[WORK TO BE COMPLETED] Rewrite the records below, swapping every "darktable history" for "processing history" and keeping all other text as it is.
──────── DATA FOR THIS EXERCISE
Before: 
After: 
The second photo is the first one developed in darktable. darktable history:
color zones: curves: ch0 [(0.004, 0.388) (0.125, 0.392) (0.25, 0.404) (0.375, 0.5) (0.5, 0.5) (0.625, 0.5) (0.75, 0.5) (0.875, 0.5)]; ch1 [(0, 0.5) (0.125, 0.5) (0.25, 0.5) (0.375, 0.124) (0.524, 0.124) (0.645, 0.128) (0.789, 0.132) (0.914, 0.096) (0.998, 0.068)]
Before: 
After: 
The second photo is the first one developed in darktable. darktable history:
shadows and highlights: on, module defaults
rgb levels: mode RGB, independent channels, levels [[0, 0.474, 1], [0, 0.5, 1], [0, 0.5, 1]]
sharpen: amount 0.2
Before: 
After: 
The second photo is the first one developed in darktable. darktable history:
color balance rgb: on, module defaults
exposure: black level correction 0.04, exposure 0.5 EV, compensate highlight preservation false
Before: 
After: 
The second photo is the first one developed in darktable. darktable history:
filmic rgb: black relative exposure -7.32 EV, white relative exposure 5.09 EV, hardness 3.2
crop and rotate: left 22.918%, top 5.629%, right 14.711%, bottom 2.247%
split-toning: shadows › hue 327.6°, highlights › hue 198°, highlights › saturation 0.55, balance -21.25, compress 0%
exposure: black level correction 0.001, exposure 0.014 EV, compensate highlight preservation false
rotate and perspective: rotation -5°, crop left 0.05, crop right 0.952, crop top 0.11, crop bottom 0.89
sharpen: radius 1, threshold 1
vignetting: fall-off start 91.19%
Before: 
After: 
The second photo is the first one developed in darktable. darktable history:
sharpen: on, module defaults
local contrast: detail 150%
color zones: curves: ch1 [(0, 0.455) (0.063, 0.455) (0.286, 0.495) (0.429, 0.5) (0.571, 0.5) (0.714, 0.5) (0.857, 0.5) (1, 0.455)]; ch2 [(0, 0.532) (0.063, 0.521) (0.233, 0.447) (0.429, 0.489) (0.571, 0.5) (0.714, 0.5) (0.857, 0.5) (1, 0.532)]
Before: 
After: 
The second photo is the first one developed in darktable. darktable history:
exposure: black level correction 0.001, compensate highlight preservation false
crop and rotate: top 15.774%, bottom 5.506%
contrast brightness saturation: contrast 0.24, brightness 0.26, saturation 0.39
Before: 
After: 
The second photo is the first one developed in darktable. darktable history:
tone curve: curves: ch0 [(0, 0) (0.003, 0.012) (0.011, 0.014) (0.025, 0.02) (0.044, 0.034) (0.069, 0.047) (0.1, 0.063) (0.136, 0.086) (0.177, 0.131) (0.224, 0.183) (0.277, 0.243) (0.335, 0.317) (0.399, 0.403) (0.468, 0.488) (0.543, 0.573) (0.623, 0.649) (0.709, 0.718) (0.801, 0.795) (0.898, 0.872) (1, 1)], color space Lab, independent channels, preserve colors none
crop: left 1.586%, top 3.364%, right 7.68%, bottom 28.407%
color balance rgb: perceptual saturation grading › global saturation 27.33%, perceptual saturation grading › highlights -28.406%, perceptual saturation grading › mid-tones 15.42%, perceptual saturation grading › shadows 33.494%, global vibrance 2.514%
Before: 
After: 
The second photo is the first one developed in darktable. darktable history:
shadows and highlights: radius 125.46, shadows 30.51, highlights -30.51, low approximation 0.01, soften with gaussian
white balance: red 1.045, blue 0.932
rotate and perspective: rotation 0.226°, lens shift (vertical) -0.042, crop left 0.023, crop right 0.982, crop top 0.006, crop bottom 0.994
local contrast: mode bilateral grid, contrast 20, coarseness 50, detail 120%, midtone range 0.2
────────────────
[RESPONSE]
Before: 
After: 
The second photo is the first one developed in darktable. processing history:
color zones: curves: ch0 [(0.004, 0.388) (0.125, 0.392) (0.25, 0.404) (0.375, 0.5) (0.5, 0.5) (0.625, 0.5) (0.75, 0.5) (0.875, 0.5)]; ch1 [(0, 0.5) (0.125, 0.5) (0.25, 0.5) (0.375, 0.124) (0.524, 0.124) (0.645, 0.128) (0.789, 0.132) (0.914, 0.096) (0.998, 0.068)]
Before: 
After: 
The second photo is the first one developed in darktable. processing history:
shadows and highlights: on, module defaults
rgb levels: mode RGB, independent channels, levels [[0, 0.474, 1], [0, 0.5, 1], [0, 0.5, 1]]
sharpen: amount 0.2
Before: 
After: 
The second photo is the first one developed in darktable. processing history:
color balance rgb: on, module defaults
exposure: black level correction 0.04, exposure 0.5 EV, compensate highlight preservation false
Before: 
After: 
The second photo is the first one developed in darktable. processing history:
filmic rgb: black relative exposure -7.32 EV, white relative exposure 5.09 EV, hardness 3.2
crop and rotate: left 22.918%, top 5.629%, right 14.711%, bottom 2.247%
split-toning: shadows › hue 327.6°, highlights › hue 198°, highlights › saturation 0.55, balance -21.25, compress 0%
exposure: black level correction 0.001, exposure 0.014 EV, compensate highlight preservation false
rotate and perspective: rotation -5°, crop left 0.05, crop right 0.952, crop top 0.11, crop bottom 0.89
sharpen: radius 1, threshold 1
vignetting: fall-off start 91.19%
Before: 
After: 
The second photo is the first one developed in darktable. processing history:
sharpen: on, module defaults
local contrast: detail 150%
color zones: curves: ch1 [(0, 0.455) (0.063, 0.455) (0.286, 0.495) (0.429, 0.5) (0.571, 0.5) (0.714, 0.5) (0.857, 0.5) (1, 0.455)]; ch2 [(0, 0.532) (0.063, 0.521) (0.233, 0.447) (0.429, 0.489) (0.571, 0.5) (0.714, 0.5) (0.857, 0.5) (1, 0.532)]
Before: 
After: 
The second photo is the first one developed in darktable. processing history:
exposure: black level correction 0.001, compensate highlight preservation false
crop and rotate: top 15.774%, bottom 5.506%
contrast brightness saturation: contrast 0.24, brightness 0.26, saturation 0.39
Before: 
After: 
The second photo is the first one developed in darktable. processing history:
tone curve: curves: ch0 [(0, 0) (0.003, 0.012) (0.011, 0.014) (0.025, 0.02) (0.044, 0.034) (0.069, 0.047) (0.1, 0.063) (0.136, 0.086) (0.177, 0.131) (0.224, 0.183) (0.277, 0.243) (0.335, 0.317) (0.399, 0.403) (0.468, 0.488) (0.543, 0.573) (0.623, 0.649) (0.709, 0.718) (0.801, 0.795) (0.898, 0.872) (1, 1)], color space Lab, independent channels, preserve colors none
crop: left 1.586%, top 3.364%, right 7.68%, bottom 28.407%
color balance rgb: perceptual saturation grading › global saturation 27.33%, perceptual saturation grading › highlights -28.406%, perceptual saturation grading › mid-tones 15.42%, perceptual saturation grading › shadows 33.494%, global vibrance 2.514%
Before: 
After: 
The second photo is the first one developed in darktable. processing history:
shadows and highlights: radius 125.46, shadows 30.51, highlights -30.51, low approximation 0.01, soften with gaussian
white balance: red 1.045, blue 0.932
rotate and perspective: rotation 0.226°, lens shift (vertical) -0.042, crop left 0.023, crop right 0.982, crop top 0.006, crop bottom 0.994
local contrast: mode bilateral grid, contrast 20, coarseness 50, detail 120%, midtone range 0.2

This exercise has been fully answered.